The problem >>
Repeat every one of the rows below word for word, leaving out the lines that stand for pictures.

........

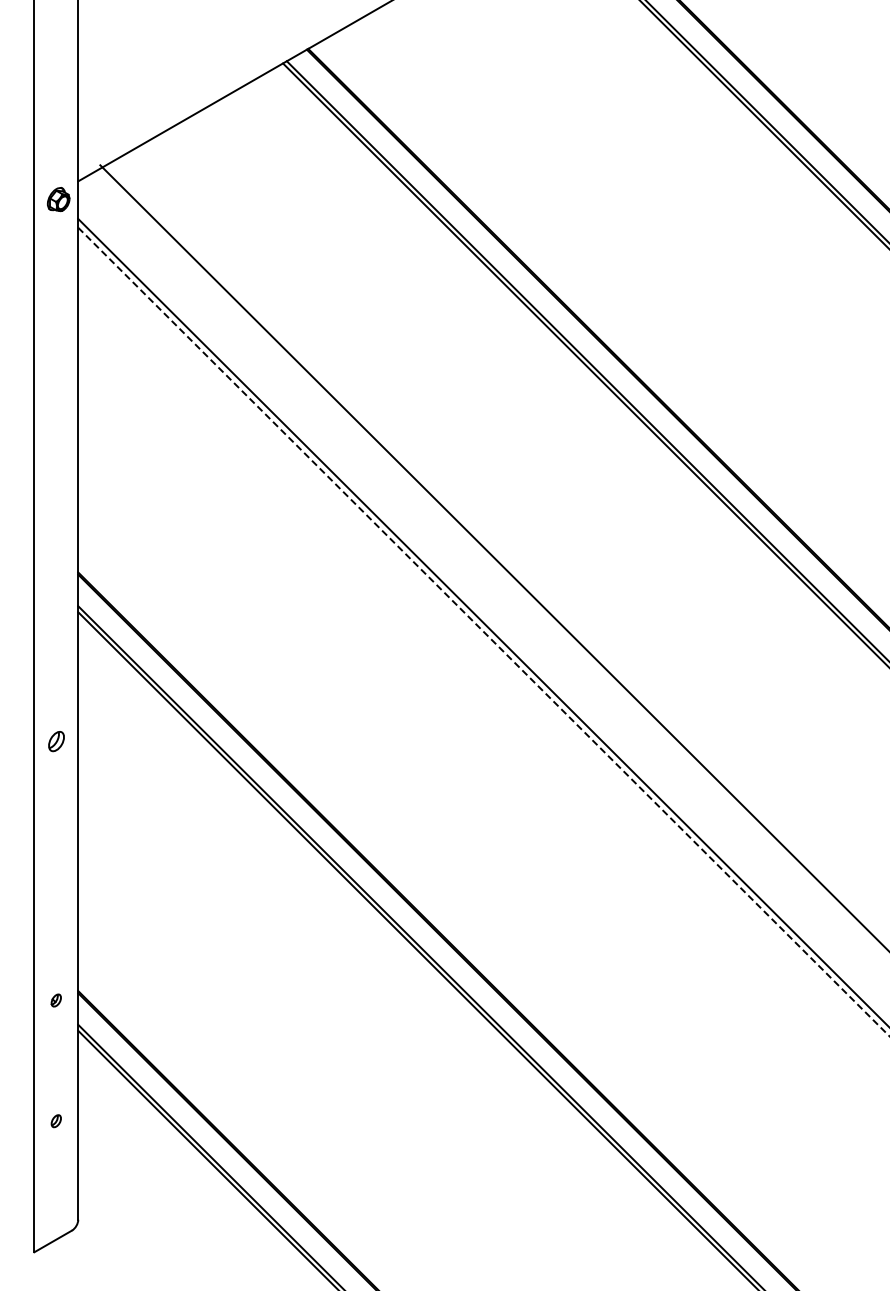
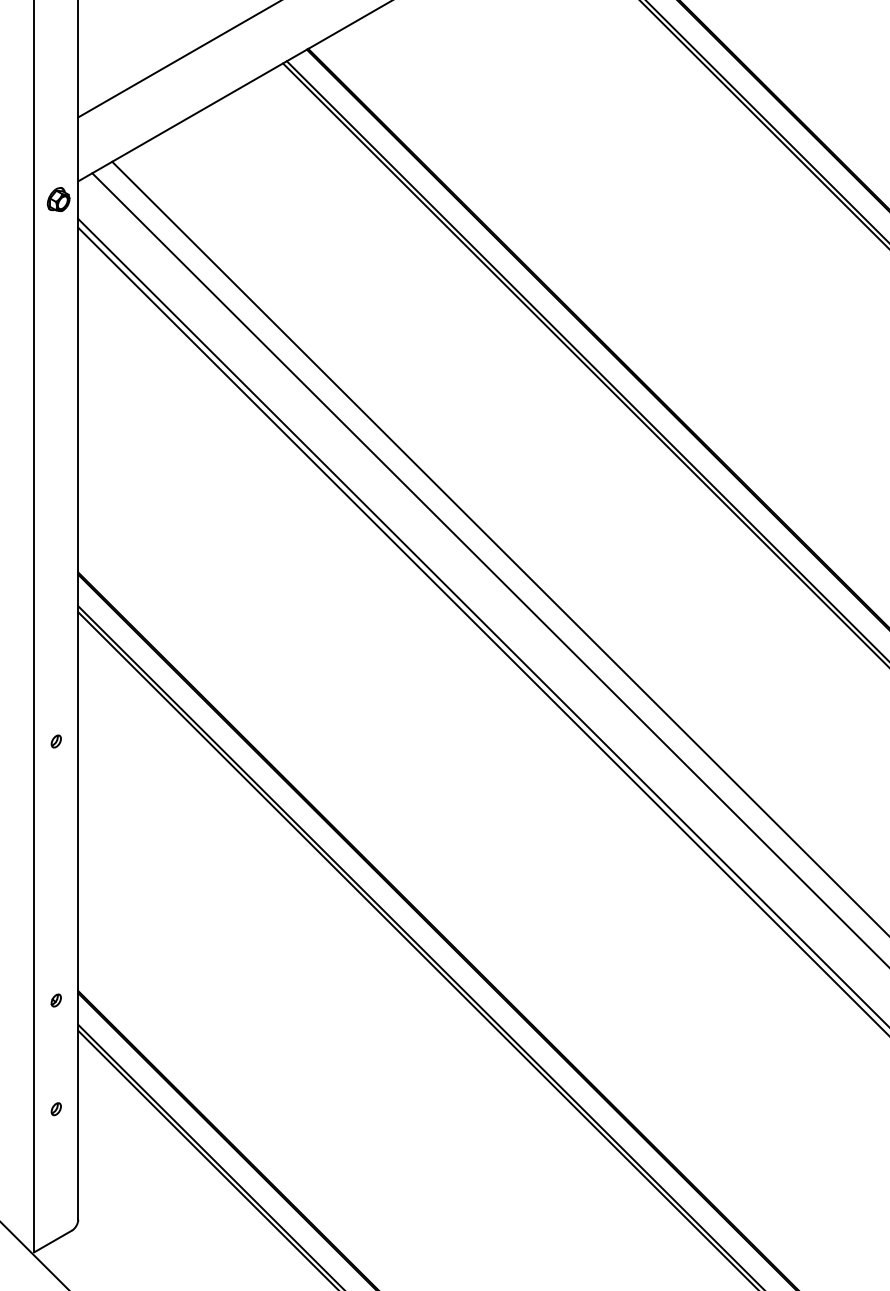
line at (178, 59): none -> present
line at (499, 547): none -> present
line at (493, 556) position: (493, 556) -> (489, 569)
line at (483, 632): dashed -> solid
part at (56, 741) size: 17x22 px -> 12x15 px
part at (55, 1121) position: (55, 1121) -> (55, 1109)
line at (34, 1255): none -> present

........

Finished answer >>
line at (178, 59): none -> present
line at (499, 547): none -> present
line at (493, 556) position: (493, 556) -> (489, 569)
line at (483, 632): dashed -> solid
part at (56, 741) size: 17x22 px -> 12x15 px
part at (55, 1121) position: (55, 1121) -> (55, 1109)
line at (34, 1255): none -> present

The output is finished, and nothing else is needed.